**Short problem**
Continue the opinion column on the West Bank settlement freeze from where it stops.
*** Document passage ***
Categorized | Lurie_J_Zel, Middle East

Settlement freeze must be first step toward peace

By J. Zel Lurie

J. Zel Lurie

J. Zel Lurie

DEL RAY BEACH, Florida — Prime Minister Benjamin Netanyahu has spent a couple of days in Washington, spewing half-truths about the settlements and claiming his devotion to a two-state solution despite what he tells Israelis. In Israel he says that there will not be a Palestinian state in his lifetime and that Israel will continue to live by the sword.

The statement which he repeated over and over again, and which was featured by all the media, was that he was ready to resume negotiations with Palestine Authority President Mahmoud Abbas.  No Palestinian would agree to talk to Netanyahu unless he froze all settlement construction while negotiations continue.  They would expect that the negotiations would continue until hell freezes over.  So long as the settlement construction is frozen, they would not mind fruitless negotiations.

They say we negotiated for two years under Senator George Mitchell, who was President Obama’s special envoy for the Middle East.  Then we negotiated for nine months, as requested by Secretary of State John Kerry.  None of these negotiations bore fruit for one simple reason.

No map of Jewish settlements was ever laid on the table by the Israeli negotiators, although sometimes the Israelis held a map which they would not give to the Palestinians.

This has been Israeli policy for many decades while the settlements in the West Bank grew exponentially.
The negotiators spend time negotiating an Israeli presence on the Jordan border.
*** Dataset entries ***
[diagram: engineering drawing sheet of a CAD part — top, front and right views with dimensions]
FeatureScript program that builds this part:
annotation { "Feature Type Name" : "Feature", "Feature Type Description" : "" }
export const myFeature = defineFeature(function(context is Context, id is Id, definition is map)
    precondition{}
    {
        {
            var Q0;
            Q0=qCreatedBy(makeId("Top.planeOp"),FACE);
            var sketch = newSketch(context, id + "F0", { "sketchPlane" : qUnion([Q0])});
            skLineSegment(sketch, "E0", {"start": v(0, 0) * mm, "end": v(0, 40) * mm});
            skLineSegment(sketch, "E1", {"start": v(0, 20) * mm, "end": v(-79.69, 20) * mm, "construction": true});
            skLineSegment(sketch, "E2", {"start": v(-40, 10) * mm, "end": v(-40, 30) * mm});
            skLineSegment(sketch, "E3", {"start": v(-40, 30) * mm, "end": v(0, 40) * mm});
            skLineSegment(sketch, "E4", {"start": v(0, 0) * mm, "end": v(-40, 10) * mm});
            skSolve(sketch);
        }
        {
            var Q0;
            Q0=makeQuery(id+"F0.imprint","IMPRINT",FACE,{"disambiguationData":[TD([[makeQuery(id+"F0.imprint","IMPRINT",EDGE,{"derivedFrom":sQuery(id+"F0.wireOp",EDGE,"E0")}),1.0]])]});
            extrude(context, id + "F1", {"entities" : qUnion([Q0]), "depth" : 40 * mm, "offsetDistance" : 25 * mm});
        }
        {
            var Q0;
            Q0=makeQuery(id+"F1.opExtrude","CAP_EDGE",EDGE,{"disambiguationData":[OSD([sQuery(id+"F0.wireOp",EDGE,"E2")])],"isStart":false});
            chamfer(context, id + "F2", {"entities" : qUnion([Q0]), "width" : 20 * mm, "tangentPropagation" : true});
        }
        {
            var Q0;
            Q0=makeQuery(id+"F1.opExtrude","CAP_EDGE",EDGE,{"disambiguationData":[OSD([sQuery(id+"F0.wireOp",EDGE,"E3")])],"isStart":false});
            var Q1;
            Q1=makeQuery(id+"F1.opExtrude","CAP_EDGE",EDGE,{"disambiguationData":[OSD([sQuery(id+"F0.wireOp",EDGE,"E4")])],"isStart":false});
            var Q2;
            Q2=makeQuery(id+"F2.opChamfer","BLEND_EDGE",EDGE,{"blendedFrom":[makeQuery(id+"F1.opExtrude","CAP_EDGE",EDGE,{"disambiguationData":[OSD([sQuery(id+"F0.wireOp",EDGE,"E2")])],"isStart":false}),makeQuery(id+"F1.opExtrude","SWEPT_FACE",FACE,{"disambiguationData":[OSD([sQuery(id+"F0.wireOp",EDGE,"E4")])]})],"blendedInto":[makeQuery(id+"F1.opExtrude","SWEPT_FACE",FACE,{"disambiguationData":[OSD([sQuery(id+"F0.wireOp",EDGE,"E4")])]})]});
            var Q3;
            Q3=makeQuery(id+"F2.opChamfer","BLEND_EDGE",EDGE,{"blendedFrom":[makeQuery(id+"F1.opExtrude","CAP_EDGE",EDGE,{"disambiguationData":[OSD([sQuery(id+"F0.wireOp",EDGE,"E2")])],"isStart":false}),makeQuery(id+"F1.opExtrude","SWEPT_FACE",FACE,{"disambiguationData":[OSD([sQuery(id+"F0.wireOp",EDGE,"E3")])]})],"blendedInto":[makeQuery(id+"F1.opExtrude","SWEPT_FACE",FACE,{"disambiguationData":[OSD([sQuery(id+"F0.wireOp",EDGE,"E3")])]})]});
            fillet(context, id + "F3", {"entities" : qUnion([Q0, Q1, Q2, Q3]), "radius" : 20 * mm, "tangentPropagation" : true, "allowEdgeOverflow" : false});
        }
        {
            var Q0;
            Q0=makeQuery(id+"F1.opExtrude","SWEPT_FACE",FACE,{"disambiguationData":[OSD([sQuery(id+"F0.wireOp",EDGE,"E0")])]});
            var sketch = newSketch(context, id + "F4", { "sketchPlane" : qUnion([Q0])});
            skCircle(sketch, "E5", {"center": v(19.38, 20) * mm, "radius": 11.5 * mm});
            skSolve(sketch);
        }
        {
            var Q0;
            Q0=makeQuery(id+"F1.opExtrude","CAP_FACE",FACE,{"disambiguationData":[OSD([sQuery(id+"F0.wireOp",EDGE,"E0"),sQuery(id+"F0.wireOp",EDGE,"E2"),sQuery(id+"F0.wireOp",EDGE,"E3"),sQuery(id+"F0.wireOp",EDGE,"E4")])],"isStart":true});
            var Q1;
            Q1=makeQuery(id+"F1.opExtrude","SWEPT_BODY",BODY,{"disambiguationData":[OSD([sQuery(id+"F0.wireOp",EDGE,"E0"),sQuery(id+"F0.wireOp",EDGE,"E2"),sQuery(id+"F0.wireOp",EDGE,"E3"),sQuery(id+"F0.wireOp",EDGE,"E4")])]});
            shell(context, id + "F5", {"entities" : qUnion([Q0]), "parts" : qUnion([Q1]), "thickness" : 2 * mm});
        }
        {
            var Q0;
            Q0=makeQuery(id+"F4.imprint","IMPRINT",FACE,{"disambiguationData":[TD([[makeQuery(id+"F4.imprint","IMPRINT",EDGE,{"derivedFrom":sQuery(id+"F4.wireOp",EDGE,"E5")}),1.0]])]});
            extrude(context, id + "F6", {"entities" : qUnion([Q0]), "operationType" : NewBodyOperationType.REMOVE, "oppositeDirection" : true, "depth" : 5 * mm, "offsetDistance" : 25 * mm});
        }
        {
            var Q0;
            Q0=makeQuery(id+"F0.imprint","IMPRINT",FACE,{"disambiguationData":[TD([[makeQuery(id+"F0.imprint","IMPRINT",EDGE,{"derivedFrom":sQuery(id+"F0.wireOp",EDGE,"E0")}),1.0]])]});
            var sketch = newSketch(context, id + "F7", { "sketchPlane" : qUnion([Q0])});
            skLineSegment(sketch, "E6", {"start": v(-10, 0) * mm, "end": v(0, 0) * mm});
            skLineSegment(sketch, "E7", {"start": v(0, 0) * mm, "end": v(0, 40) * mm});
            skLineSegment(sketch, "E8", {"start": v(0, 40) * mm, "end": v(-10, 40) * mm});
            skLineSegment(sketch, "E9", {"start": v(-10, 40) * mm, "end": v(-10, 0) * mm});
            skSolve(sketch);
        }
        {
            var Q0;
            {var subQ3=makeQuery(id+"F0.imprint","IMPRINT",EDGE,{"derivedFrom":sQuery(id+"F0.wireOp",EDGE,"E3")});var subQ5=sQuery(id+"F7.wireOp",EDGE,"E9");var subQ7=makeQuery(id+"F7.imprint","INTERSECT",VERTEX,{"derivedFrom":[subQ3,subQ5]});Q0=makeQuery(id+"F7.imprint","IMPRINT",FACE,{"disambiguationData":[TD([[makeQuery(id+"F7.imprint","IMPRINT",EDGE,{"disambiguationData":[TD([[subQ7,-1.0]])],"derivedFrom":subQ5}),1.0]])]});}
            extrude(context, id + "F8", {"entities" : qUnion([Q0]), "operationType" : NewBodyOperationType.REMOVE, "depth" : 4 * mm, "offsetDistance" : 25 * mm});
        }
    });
***
**Answer to this exercise**
They have argued for eliminating various check points. But without a map of what Israel wanted, they could get nowhere.

Among the other half-truths that Netanyahu kept repeating in Washington was that the built up settlements occupy only a tiny fraction of the West Bank, maybe a tenth of 1%. This may be true, but the delineated municipal boundaries of the Jewish settlements in the West Bank occupy 10% of the land. Another 30% is forbidden to the Palestinians by Israel army training areas, roads between Jewish settlements that are forbidden to Palestinian vehicles, and other devices.

And the Jewish settlements were strategically placed to make a contiguous Palestinian state more difficult to achieve.

As President Obama told Netanyahu at an earlier meeting a couple of years ago, the first move toward a two-state solution must be to negotiate the borders between the two states. Everyone knows this, but it is carefully hidden by the current commentators.

This essential fact which must begin serious negotiations for a permanent peace is not only ignored by Netanyahu, but by all previous governments of Israel. Many years ago, when Daniel C. Kurtzer was the American Ambassador to Israel, the Israeli government promised at a session in Washington to deliver a map of the settlements to Ambassador Kurtzer by a certain date.

No such map was ever delivered. I asked Ambassador Kurtzer what he had done about it. He said that he filed the report with the State Department.  What had the State Department done about it?  Absolutely nothing.

Of course, negotiating borders, if it is ever done would only be a first step toward peace. A real peace would need a complete change in attitudes and education by the entire populations of Israel and Palestine. It can be done. Countries and nations can reverse themselves. Compare a German today to his grandfather for a good example of a country reversing itself.

A majority of Israeli Jews today have a slightly contemptuous attitude toward the Palestinians. Here is a story from the Hebrew University which made the press.

A line of students was waiting to receive their essays and marks from a professor. “This is Arab work,” the professor shouted as he threw the essay back at its writer.  The original Hebrew, “avoda aravit” sounds more like an insult, which it was meant to be.

The next student happened to be a Palestinian, a citizen of Israel.  One out of every five Israeli citizens is a Palestinian.  The Israeli Arab demanded that the professor apologize for insulting the Arabs.  The professor refused.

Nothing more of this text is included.